* Peter Zijlstra <[email protected]> wrote:

> On Thu, Nov 19, 2015 at 11:23:00AM +0100, Ingo Molnar wrote:
> > PEBS is an asynchronous hardware tracing mechanism, when batched PEBS is 
> > used it 
> > might not even result in any interruption of execution. The 'pt_regs' does 
> > not 
> > necessarily correspond to an interrupted, restartable context - we take the 
> > RIP 
> > from the PEBS machinery and also use LBR and disassembly to determine the 
> > previous 
> > instruction, before reporting it to user-space.
> 
> Note that modern PEBS hardware (hsw+) does the rollback in hardware.

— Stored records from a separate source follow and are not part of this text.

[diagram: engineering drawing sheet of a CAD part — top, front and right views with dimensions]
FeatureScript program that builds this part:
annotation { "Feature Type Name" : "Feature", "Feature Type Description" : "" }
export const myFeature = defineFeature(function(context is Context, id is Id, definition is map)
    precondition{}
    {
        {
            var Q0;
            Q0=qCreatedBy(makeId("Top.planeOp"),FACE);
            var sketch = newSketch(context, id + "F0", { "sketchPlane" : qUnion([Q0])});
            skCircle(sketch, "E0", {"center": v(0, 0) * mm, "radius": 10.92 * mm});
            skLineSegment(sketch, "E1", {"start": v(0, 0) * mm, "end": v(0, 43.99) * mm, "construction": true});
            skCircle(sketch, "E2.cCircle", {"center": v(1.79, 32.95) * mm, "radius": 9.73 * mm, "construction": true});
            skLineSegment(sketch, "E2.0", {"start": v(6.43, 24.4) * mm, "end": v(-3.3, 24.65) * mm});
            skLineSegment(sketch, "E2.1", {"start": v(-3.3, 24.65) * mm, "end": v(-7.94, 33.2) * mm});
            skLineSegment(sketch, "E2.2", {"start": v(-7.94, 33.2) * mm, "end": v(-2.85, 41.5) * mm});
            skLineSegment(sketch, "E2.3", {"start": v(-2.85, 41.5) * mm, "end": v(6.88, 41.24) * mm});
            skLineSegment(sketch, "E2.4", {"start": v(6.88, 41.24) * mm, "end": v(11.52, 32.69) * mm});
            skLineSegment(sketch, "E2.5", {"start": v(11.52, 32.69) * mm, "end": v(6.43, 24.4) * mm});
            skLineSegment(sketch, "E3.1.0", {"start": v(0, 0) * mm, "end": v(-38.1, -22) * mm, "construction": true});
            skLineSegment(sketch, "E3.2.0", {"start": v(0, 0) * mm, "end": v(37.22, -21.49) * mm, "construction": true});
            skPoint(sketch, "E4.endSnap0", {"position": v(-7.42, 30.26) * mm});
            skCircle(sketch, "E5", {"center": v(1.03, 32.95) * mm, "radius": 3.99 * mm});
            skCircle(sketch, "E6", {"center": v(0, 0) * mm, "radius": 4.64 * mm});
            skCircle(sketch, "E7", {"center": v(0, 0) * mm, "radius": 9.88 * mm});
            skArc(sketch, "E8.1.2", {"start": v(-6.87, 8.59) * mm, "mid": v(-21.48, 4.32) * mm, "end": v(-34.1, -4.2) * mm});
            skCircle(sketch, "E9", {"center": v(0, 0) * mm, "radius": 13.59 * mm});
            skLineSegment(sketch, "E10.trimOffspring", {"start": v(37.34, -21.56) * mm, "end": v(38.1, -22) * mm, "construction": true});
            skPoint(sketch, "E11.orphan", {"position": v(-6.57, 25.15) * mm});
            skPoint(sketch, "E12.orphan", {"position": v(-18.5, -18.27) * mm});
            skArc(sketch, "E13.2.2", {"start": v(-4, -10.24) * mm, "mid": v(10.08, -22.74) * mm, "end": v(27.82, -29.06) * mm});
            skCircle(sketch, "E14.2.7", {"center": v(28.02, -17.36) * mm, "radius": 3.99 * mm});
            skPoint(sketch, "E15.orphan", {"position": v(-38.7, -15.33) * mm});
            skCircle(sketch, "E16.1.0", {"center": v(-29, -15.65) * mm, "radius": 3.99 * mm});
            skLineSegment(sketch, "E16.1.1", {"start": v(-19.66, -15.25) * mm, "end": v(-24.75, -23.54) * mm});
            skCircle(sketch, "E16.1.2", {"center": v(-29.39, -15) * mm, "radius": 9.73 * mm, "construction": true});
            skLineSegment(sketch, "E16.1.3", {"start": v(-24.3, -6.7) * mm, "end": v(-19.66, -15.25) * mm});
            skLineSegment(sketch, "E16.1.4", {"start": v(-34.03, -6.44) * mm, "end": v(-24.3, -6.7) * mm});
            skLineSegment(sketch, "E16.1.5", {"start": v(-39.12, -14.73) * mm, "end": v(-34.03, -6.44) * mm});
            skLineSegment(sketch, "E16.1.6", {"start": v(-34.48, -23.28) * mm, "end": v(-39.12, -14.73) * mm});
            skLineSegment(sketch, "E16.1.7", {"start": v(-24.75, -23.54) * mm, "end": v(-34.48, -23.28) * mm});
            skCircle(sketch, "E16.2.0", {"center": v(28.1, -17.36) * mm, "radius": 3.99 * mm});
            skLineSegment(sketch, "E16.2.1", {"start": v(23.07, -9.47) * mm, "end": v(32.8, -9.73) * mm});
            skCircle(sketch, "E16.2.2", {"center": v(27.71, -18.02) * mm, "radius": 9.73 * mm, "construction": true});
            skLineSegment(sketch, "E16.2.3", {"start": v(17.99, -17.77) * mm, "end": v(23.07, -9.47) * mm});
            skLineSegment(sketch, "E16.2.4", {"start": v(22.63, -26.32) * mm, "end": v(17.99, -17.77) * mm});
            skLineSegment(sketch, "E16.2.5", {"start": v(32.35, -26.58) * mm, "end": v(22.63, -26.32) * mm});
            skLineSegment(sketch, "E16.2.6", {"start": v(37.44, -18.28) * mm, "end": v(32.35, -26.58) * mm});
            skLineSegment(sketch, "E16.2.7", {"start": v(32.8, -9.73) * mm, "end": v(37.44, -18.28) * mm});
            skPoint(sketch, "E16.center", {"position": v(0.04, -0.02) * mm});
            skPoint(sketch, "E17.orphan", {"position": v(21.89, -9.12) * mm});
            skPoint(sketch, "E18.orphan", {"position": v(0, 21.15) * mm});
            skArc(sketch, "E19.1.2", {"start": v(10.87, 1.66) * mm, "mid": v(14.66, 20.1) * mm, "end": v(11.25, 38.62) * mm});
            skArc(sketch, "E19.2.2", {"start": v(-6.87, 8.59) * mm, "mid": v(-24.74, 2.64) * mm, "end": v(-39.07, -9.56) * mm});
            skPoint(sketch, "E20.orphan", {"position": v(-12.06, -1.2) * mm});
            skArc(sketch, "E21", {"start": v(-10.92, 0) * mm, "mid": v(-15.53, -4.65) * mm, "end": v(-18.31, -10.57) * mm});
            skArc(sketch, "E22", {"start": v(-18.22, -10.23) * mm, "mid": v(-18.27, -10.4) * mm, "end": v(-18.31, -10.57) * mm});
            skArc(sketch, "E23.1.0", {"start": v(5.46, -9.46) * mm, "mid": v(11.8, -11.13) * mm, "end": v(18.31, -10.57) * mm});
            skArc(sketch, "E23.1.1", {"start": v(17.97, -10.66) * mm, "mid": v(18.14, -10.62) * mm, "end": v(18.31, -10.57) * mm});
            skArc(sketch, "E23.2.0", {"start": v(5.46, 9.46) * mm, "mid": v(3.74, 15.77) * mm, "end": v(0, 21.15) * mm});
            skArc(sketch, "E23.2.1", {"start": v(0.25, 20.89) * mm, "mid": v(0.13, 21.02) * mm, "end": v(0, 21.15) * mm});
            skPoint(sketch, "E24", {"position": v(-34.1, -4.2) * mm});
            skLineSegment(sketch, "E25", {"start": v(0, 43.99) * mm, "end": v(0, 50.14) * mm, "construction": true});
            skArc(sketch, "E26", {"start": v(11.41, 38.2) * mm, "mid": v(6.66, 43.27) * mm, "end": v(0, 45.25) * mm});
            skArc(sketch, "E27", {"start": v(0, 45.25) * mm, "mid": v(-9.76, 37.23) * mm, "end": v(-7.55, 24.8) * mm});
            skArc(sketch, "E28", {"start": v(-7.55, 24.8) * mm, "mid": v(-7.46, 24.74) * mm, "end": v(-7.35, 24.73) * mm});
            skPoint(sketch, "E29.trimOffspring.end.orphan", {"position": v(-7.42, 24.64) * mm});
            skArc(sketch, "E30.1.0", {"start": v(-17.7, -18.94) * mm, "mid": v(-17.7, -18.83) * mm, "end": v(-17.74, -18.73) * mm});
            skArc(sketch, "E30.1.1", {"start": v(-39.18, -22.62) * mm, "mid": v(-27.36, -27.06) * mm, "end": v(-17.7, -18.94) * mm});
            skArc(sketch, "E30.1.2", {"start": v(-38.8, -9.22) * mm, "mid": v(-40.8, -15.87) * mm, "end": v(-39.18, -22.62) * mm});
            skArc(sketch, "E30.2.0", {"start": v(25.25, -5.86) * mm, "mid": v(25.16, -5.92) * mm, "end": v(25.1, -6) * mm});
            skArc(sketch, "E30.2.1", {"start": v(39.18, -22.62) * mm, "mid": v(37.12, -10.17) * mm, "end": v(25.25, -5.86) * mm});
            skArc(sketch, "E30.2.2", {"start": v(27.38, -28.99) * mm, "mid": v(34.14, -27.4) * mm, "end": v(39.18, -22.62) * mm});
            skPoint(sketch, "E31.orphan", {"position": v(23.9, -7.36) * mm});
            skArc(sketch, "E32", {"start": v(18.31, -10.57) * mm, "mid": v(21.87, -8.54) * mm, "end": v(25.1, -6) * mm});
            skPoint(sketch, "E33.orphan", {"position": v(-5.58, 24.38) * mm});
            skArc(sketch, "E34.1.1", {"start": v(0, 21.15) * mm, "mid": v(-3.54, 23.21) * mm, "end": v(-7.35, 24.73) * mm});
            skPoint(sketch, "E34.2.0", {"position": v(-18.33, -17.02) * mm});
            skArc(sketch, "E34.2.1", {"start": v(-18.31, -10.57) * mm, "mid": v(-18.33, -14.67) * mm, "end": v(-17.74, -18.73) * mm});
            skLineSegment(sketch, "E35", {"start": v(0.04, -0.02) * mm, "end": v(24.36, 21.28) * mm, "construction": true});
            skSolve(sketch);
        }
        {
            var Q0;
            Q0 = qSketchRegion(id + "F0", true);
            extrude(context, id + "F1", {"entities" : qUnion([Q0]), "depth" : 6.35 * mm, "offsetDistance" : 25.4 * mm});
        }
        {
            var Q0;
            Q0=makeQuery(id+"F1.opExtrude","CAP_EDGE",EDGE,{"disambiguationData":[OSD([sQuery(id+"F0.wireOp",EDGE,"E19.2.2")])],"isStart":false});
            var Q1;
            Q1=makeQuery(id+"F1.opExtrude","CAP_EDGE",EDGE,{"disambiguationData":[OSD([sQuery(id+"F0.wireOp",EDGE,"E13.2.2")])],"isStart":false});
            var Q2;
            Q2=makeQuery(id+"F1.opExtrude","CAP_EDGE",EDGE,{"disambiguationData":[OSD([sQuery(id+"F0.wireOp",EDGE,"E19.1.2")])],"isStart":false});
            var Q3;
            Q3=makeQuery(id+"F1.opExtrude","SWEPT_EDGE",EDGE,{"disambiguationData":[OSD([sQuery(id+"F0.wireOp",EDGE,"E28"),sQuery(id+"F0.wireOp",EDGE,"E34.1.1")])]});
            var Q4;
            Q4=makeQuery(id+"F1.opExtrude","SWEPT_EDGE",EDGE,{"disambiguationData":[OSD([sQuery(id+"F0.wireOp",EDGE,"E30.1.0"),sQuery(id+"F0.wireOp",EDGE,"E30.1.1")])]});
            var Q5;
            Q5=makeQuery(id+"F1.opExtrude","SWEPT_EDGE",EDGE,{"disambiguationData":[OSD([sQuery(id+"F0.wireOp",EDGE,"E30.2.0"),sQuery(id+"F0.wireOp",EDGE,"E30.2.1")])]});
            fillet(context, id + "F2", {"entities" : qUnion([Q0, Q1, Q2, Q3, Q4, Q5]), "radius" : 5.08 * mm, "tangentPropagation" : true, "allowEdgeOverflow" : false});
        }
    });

> Prior to that we indeed to it manually using the LBR.
> 
> As to pt_regs, we construct a franken pt_regs based on the actual PEBS
> buffer overflow PMI and bits from the PEBS record (which also includes
> some register state). See
> arch/x86/kernel/cpu/perf_event_intel_ds.c:setup_pebs_sample_data().
> 
> We always copy the flags, ip, bp and sp from the PEBS record into the
> interrupt pt_regs.
> 
> And note that the PEBS record is constructed at instruction retirement,
> so it shows the state _after_ the instruction, with exception of the
> (hsw+) real_ip field.
> 
> So the unwinder will have to be taught that if the IP points at a stack
> altering instruction (call, push, etc.) it will have to 'undo' the
> effects on the actual stack (I appreciate this might be 'interesting'
> for things like: pop, ret, etc.).

So do we dump both the 'real' and the actual RIP, to not force tooling into 
having 
to decode instructions and such? (Which is pretty hard and fragile and not 
always 
possible with instructions that destroy the original RIP, like JMP, etc.)